Alexis Lafreniere contract extension

Aside from re-signing Kaapo Kakko, which will happen at some point, Chris Drury and the Rangers brass are done for the offseason. However we may get a surprise or two, most notably with an Alexis Lafreniere contract extension. It’s highly unlikely to happen, but there is certainly a good argument to signing a Lafreniere contract extension now, as opposed to next offseason.

Pros of a Lafreniere contract extension

It is no secret that Lafreniere hasn’t put up the points that many people had hoped for. Now there is significant nuance to this, as Lafreniere’s rookie season was a Covid shortened season that saw many odd situations playout across the league. That was more of a teaser for the former #1 overall pick.

Last season was Lafreniere’s first full NHL season, and again the point totals come up. Lafreniere had 19 goals and 31 points, playing mostly third line minutes. He had a stint on the top line to start the season, but didn’t really find consistent linemates until the kid line was put together. He also had no real powerplay time, and no, 20 seconds at the tail end of a powerplay doesn’t count.

For the Rangers, they’d have a big advantage if a Lafreniere contract extension is agreed to this summer. He simply doesn’t have the points to warrant a big time contract. Lafreniere would likely find himself taking more money up front in the first 2-3 years, but might wind up leaving more money on the table in the back end of the deal.

Lafreniere is set to get top six minutes and likely top powerplay time.
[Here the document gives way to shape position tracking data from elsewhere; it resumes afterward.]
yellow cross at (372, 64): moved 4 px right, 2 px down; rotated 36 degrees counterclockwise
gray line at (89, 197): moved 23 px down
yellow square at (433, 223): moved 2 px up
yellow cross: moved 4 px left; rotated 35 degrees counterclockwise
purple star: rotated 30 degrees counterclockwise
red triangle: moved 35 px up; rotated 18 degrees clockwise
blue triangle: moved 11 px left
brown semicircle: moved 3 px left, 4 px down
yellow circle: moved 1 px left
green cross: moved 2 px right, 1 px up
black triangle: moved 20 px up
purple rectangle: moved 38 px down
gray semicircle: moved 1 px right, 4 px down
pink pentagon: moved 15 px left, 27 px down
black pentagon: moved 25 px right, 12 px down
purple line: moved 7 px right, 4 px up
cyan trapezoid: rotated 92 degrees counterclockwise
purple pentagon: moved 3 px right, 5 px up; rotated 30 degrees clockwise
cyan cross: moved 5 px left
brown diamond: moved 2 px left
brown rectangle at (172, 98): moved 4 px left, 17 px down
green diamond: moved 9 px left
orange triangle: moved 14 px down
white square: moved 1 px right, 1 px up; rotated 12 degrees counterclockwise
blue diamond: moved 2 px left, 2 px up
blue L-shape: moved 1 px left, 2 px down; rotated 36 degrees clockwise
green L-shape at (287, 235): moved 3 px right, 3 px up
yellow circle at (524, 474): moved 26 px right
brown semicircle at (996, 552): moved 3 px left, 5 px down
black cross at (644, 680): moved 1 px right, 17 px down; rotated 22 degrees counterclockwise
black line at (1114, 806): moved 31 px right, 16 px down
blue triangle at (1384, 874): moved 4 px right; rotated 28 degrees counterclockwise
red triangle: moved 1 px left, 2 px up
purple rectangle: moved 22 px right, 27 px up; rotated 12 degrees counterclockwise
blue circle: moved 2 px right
His point totals should skyrocket pretty quickly this season. If, and this is a big IF, the Rangers can get a long term (4+ years) Lafreniere contract extension in the $5 millionĀ  to $6 million range, it could become a massive bargain when the Rangers need cap space the most.

Lafreniere extension drawbacks

There are many good reasons to sign Lafreniere long term now, before his point production seemingly explodes. But nothing is set in stone. For all we know, Lafreniere may not thrive on the top line and on PP1. He may have difficulties adjusting to tougher competition and more defensive responsibilities.

If he struggles, then the above dollar amount on a Lafreniere contract extension may wind up being a detriment and a cap killer. Given where the Rangers sit with the cap, they need to get their contracts right. This kind of extension isn’t without risk, and it may be a risk that Drury is unwilling to take at the moment.

Also consider that Lafreniere is slated to shift to RW, or at least that’s how it appears to be playing out. There’s a reason why he was moved off 1RW last season after a few games, even if we were never really told why. If Lafreniere is unable to work through whatever it was, then we may have the double whammy of lacking production and paying big money for what amounts to a 3LW currently.

Some may view these as minor risks, but even minor risks have a real possibility of negative impact. The Arizona Coyotes and all those long term deals are an example of watching a team implode because of poor contracts handed out to the wrong players.

Even if it’s perceived as the right move, it can look bad for a bit. Just look at Clayton Keller.

Most realistic scenario

The Rangers aren’t a difficult team to read. They may be difficult to get concrete rumors, but if you view their history, they aren’t hard to read.

It is exceedingly rare for the Rangers to give long term deals to forwards after their ELCs expire. Two year bridge deals are the norm for a team that routinely gets up to the cap ceiling. This is a vicious cycle that is again playing out with a Lafreniere contract extension.

Lafreniere will most likely get a bridge deal instead of a long term extension. And then when (if) his point totals start looking like that of a #1 overall pick, the Rangers will pay him. It’s a poor cycle of paying for what a player has done, instead of what they will do.

What the Rangers like to do, though, is give long term extensions to defensemen fresh off their ELCs. Perhaps K’Andre Miller fits that bill?